I’ve also learned that calling is a pretty common mode of communication, which I wasn’t used to. I’ve missed a bunch of calls from people in 6.1210, because I simply wasn’t good at picking up. I am more used to scheduled calls, as I’ll actually be expecting a call. I’m still terrible at responding to calls, because I usually have Do Not Disturb on, but I am growing to enjoy the spontaneity of these 6.1210 calls.
One group that’s been my foundation are the people I met at Campus Preview Weekend. I represent them with the L block since they don’t take Ls. I don’t always see them because they frequent Simmons, which is quite far from East Campus, but catching up with them is nice. We’ve had a fair number of movie nights, where I had the opportunity to become slightly more cultured. For reference, I’ve watched so few movies that I could probably list them with the fingers on my hands. I’ve watched Avatar and a part of Arcane with them. I also got to play Silksong, and it’s the inspiration for a mural I’m working on with someone else on our floor.
I surprisingly haven’t felt homesick a lot. Sometimes, though, my identity feels suspended. Perhaps this is where the pieces falling in Tetris come into play; I feel like I’m falling, but I don’t know where I’ll land. I’ll be representing the self with the S Tetris block. Not only am I changing as I’m here, but I can’t clearly remember the last time I’ve had to explain myself to someone from the very beginning. I taught a lot in high school, so if I cannot explain a topic to someone else, I equate that to not knowing the material at all. Not having a full grasp of who I am scares me; how do I know how I’m going to react under certain situations? I have a pretty decent idea of who I want to be, but sometimes, I’m not sure if I should strive for that image or if I should move the goalposts when necessary.

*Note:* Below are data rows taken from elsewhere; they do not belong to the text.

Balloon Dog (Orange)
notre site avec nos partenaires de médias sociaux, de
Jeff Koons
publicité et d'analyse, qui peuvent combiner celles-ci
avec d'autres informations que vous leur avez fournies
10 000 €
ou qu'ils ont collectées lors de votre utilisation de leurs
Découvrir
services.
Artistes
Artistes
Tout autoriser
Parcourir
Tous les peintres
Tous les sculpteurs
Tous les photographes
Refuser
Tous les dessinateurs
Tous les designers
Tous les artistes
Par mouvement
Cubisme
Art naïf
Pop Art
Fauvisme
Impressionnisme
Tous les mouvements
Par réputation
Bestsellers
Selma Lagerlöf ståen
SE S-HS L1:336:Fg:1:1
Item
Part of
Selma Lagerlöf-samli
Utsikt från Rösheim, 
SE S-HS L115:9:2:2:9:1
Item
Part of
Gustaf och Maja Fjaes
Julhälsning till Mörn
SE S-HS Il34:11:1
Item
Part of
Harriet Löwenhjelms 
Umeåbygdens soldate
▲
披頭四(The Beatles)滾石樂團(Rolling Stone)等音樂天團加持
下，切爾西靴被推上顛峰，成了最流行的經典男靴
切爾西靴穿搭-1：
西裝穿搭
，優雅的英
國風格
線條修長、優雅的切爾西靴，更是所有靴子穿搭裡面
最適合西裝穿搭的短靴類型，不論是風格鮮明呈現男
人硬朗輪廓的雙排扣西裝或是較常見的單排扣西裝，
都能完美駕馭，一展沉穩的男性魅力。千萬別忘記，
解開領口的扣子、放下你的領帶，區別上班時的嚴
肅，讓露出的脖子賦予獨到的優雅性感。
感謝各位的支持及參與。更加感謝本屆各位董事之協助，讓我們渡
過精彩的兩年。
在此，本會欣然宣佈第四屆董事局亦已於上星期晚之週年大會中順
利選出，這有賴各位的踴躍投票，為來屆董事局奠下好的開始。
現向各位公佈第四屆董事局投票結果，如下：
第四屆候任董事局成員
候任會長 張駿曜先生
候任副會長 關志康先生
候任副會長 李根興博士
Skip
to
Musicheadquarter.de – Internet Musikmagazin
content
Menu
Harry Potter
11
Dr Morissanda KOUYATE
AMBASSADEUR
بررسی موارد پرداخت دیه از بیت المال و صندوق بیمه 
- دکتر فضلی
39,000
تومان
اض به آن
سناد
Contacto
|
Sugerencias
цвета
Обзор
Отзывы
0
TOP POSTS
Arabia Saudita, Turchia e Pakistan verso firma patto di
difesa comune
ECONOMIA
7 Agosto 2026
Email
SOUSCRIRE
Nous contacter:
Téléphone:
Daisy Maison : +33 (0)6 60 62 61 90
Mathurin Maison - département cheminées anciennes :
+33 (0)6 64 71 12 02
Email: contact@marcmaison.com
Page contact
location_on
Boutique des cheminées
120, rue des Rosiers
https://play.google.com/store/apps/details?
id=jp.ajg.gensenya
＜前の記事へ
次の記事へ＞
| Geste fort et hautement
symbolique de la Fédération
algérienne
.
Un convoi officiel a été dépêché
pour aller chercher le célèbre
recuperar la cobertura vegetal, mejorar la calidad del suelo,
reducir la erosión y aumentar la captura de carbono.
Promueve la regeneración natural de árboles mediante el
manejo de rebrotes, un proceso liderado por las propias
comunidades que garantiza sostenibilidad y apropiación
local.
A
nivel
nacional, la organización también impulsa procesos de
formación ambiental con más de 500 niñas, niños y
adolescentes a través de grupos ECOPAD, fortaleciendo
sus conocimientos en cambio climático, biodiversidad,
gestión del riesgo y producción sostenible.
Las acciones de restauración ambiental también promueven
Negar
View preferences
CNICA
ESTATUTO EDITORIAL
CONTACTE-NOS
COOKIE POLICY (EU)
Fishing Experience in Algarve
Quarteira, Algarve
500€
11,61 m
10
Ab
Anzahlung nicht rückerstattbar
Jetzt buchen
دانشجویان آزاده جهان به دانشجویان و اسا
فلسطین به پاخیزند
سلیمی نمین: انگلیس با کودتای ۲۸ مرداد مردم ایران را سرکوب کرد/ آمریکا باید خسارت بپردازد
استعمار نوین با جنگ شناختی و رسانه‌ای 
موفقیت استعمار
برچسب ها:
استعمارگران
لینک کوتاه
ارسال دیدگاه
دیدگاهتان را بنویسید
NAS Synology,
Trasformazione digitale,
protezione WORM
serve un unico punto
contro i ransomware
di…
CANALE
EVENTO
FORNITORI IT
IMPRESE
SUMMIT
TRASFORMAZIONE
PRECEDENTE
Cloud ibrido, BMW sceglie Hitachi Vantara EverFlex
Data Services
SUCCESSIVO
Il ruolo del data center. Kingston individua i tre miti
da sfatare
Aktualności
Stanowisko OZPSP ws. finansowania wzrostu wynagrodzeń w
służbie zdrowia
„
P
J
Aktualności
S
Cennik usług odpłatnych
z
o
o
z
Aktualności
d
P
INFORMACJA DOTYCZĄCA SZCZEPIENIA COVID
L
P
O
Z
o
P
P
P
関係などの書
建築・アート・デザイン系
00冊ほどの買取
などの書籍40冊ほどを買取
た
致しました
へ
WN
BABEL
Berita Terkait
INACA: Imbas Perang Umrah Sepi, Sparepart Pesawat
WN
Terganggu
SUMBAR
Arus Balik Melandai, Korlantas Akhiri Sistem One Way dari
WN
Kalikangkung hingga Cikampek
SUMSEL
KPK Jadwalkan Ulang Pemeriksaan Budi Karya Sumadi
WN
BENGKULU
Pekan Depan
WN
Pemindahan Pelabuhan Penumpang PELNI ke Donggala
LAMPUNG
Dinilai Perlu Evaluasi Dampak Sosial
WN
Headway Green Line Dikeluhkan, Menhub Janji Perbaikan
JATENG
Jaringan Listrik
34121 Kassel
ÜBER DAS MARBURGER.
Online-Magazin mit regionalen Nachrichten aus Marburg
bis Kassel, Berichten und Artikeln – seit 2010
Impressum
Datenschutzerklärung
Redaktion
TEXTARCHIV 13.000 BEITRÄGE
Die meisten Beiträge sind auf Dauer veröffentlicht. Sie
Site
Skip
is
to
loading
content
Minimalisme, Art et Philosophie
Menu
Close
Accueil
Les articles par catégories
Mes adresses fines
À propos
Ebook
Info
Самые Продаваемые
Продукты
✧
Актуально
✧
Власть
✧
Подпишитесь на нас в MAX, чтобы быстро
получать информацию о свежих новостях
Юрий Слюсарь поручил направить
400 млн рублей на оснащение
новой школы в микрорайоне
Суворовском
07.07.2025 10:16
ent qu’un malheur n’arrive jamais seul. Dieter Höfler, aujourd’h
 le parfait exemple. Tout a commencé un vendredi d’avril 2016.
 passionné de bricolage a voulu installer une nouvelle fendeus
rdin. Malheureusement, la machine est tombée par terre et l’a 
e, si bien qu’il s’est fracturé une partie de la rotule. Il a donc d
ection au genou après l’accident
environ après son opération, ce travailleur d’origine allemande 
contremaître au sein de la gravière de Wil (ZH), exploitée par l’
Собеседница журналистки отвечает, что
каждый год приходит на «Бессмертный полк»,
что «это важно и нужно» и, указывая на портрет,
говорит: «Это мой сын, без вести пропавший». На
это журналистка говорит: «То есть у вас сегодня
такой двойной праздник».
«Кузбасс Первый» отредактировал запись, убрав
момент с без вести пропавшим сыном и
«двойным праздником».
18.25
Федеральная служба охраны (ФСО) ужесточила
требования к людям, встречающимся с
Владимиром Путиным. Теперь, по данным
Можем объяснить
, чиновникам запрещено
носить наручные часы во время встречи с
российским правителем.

Because college is such a new environment, I’ve had to think about how I want to assert myself in it. I quickly found I’m someone who thrives with a lot of close connections, but those take a long time to form.
A support system I’ve been looking into is therapy. The tuition for MIT covers a lot of health-related resources, so I decided to investigate them. My sessions are through Mantra Health, and I’m currently seeing my therapist twice a week over the phone. I’ve actually been considering a therapist since high school and am glad to finally try it out!
And when the world feels like it’s going to become an absolute wasteland and nothing feels like it’s working out, I turn to my friends and family back in Nevada, where I am from. It’s incredibly satisfying to hit a Tetris in the game with an I block, which is what I’ll be representing this group with. For me, home isn’t a physical residence, because those change throughout life; rather, it’s the people I built connections with. I’m lucky to have amazing parents and friends who I’ve known since elementary school. They’ve saved me more times than I can count. Even if I’m not the best at calling them, we catch up in no time when we do.
Each Tetris block represents a fragment of who I am and who I’m becoming. They don’t always fit neatly, and sometimes I need to rotate them again and again before they settle. But the gaps remind me that growth isn’t about perfection, but about trying again and again. With time, patience, and the people around me, I can see it happening: everything starts falling into place.